The fate of the set of silver plate is unknown – no description of it survives and there is no record of it apart from a reference to its presentation in Alan Fea’s 1907 book The Flight of The King. Fea said his information came from the papers of one of Francis Wolfe’s descendants, Richard Woof (later Woolfe), who was Town Clerk of Worcester until his retirement in 1872.
The history of the tankard seems to be rather better documented although it remains controversial. Apparently it remained with the Wolfe family in Madeley until at least the middle of the 18th century when it was sold. One source states firmly that it was sold in 1752 to Abraham Darby II and later given by him to his son-in-law Richard Reynolds and another that it was sold directly to Reynolds in 1789. In either case the tankard seems to have passed eventually to Reynolds’ daughter Hannah who married William Rathbone IV, a Liverpool merchant, in 1786.
On 6th May 1851 their son, William Rathbone V of Green Bank Liverpool, exhibited the tankard at a meeting of the Historic Society of Lancashire and Cheshire and, in 1867, he ordered a facsimile from Joseph Mayer, a renowned Liverpool silversmith retailer and antiquarian, apparently for Richard Woof. It was made in 1866 by William Hunter of Hoxton in London.
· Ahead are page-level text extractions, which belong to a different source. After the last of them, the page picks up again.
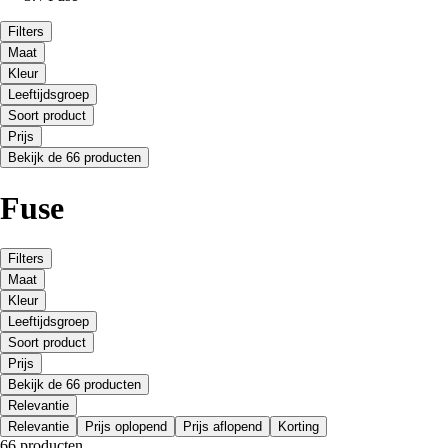
Filters
Maat
Kleur
Leeftijdsgroep
Soort product
Prijs
Bekijk de 66 producten
Fuse
Filters
Maat
Kleur
Leeftijdsgroep
Soort product
Prijs
Bekijk de 66 producten
Relevantie
Relevantie
Prijs oplopend
Prijs aflopend
Korting
66 producten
It was almost certainly this facsimile which was later bequeathed to the Society of Antiquaries in London. A second tankard, possibly the original or possibly a second facsimile, still exists in a private collection.
In 2007, the Society of Antiquaries was contacted to obtain consent to photograph the replica and learn about its more recent history. The initial contact with the Society leads to the replica being loaned for display to the Coalport China Museum for a two year period. The exhibition was launched on the 16th September 2008, with a special reception at the Museum.